● **Trecho selecionado**:

- - - -

O que não é fascismo
Segundo Gentile, regimes como o salazarismo ou o franquismo foram ditaduras conservadoras e tradicionalistas — autoritarismos que podiam “fascistizar-se” em certos traços, mas que não cumpriram o programa revolucionário-totalitário.
Do mesmo modo, populismos atuais, mesmo quando corroem instituições, não são fascismo se não houver partido-milícia, violência organizada e projeto de Estado único.
“Confundir populismo com fascismo é perder de vista o perigo real: o momento em que o autoritarismo dá o salto para a mobilização violenta e totalitária.”
Forças e limites do livro
A força do livro está no rigor conceitual e na recusa do anacronismo. Gentile oferece critérios claros para não confundirmos líderes plebiscitários ou democracias iliberais com fascismo.

- - - -

● **Tarefa proposta 1**: Reproduza fielmente, nos registros abaixo, as linhas que vão daquela que contém "acessado simultaneamente por vários usuários." até aquela que contém "contendo mais de", incluindo as duas.

● **Os dados**:

- - - -

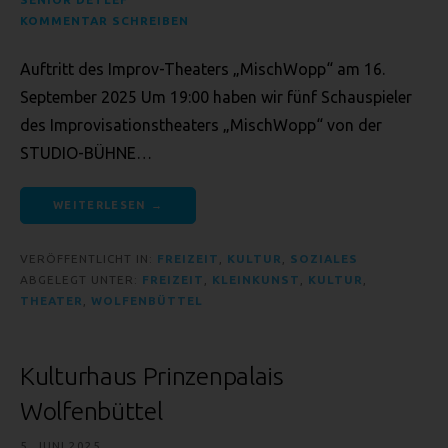
verstehen gibt, dass sie mit der Verarbeitung der sie
KOMMENTAR SCHREIBEN
betreffenden personenbezogenen Daten einverstanden ist.
Auftritt des Improv-Theaters „MischWopp“ am 16.
NAME UND ANSCHRIFT DES FÜR DIE
September 2025 Um 19:00 haben wir fünf Schauspieler
VERARBEITUNG VERANTWORTLICHEN
des Improvisationstheaters „MischWopp“ von der
STUDIO-BÜHNE…
Verantwortlicher im Sinne der Datenschutz-Grundverordnung,
sonstiger in den Mitgliedstaaten der Europäischen Union
geltenden Datenschutzgesetze und anderer Bestimmungen mit
WEITERLESEN →
datenschutzrechtlichem Charakter ist:
Seniorenredaktion Wolfenbüttel
VERÖFFENTLICHT IN:
FREIZEIT
,
KULTUR
,
SOZIALES
ABGELEGT UNTER:
FREIZEIT
,
KLEINKUNST
,
KULTUR
,
Detlef Puchert
THEATER
,
WOLFENBÜTTEL
Saffeweg 39
38304 Wolfenbüttel - DE
Kulturhaus Prinzenpalais
Telefon: 05331-929763
Wolfenbüttel
E-Mail:
5. JUNI 2025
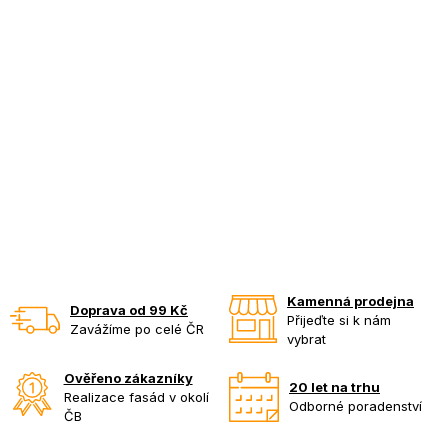
Kamenná prodejna
Doprava od 99 Kč
Přijeďte si k nám
Zavážíme po celé ČR
vybrat
Ověřeno zákazníky
20 let na trhu
Realizace fasád v okolí
Odborné poradenství
ČB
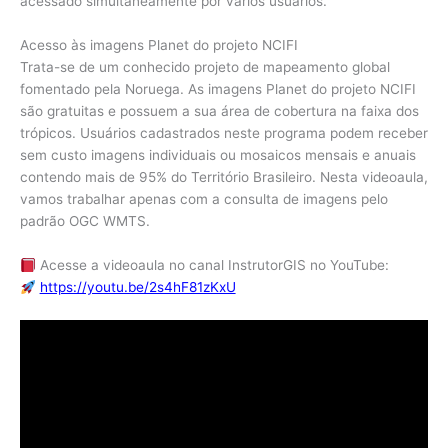
acessado simultaneamente por vários usuários.
Acesso às imagens Planet do projeto NCIFI
Trata-se de um conhecido projeto de mapeamento global
fomentado pela Noruega. As imagens Planet do projeto NCIFI
são gratuitas e possuem a sua área de cobertura na faixa dos
trópicos. Usuários cadastrados neste programa podem receber
sem custo imagens individuais ou mosaicos mensais e anuais
contendo mais de 95% do Território Brasileiro. Nesta videoaula,
vamos trabalhar apenas com a consulta de imagens pelo
padrão OGC WMTS.
Acesse a videoaula no canal InstrutorGIS no YouTube:
https://youtu.be/2s4hF81zKxU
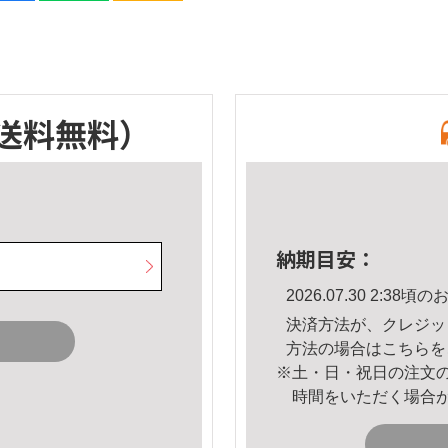
送料無料）
納期目安：
2026.07.30 2:3
決済方法が、クレジッ
方法の場合は
こちら
を
※土・日・祝日の注文
時間をいただく場合
。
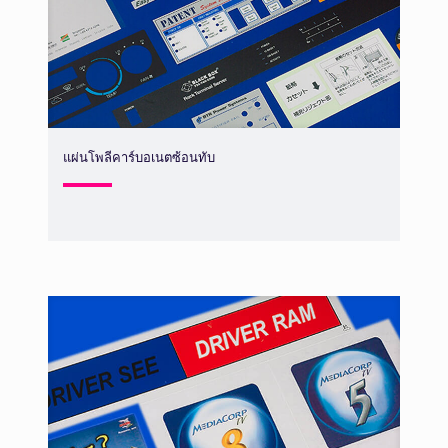
แผ่นโพลีคาร์บอเนตซ้อนทับ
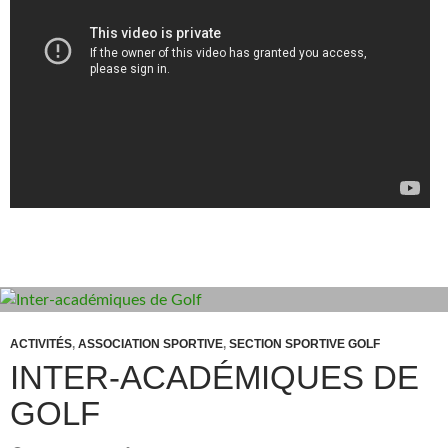
ACTIVITÉS
,
ASSOCIATION SPORTIVE
,
SECTION SPORTIVE GOLF
INTER-ACADÉMIQUES DE
GOLF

- - - -

● **Tarefa proposta 2**: Por favor, explique em até três frases por que, segundo o trecho sobre o que não é fascismo, o salazarismo e o franquismo não se enquadram como fascismo.

● **Espaço da resposta 1**:
acessado simultaneamente por vários usuários.
Acesso às imagens Planet do projeto NCIFI
Trata-se de um conhecido projeto de mapeamento global
fomentado pela Noruega. As imagens Planet do projeto NCIFI
são gratuitas e possuem a sua área de cobertura na faixa dos
trópicos. Usuários cadastrados neste programa podem receber
sem custo imagens individuais ou mosaicos mensais e anuais
contendo mais de 95% do Território Brasileiro. Nesta videoaula,

● **Espaço da resposta 2**: Segundo Gentile, esses regimes foram ditaduras conservadoras e tradicionalistas. Eram autoritarismos que podiam "fascistizar-se" em certos traços, mas não cumpriram o programa revolucionário-totalitário.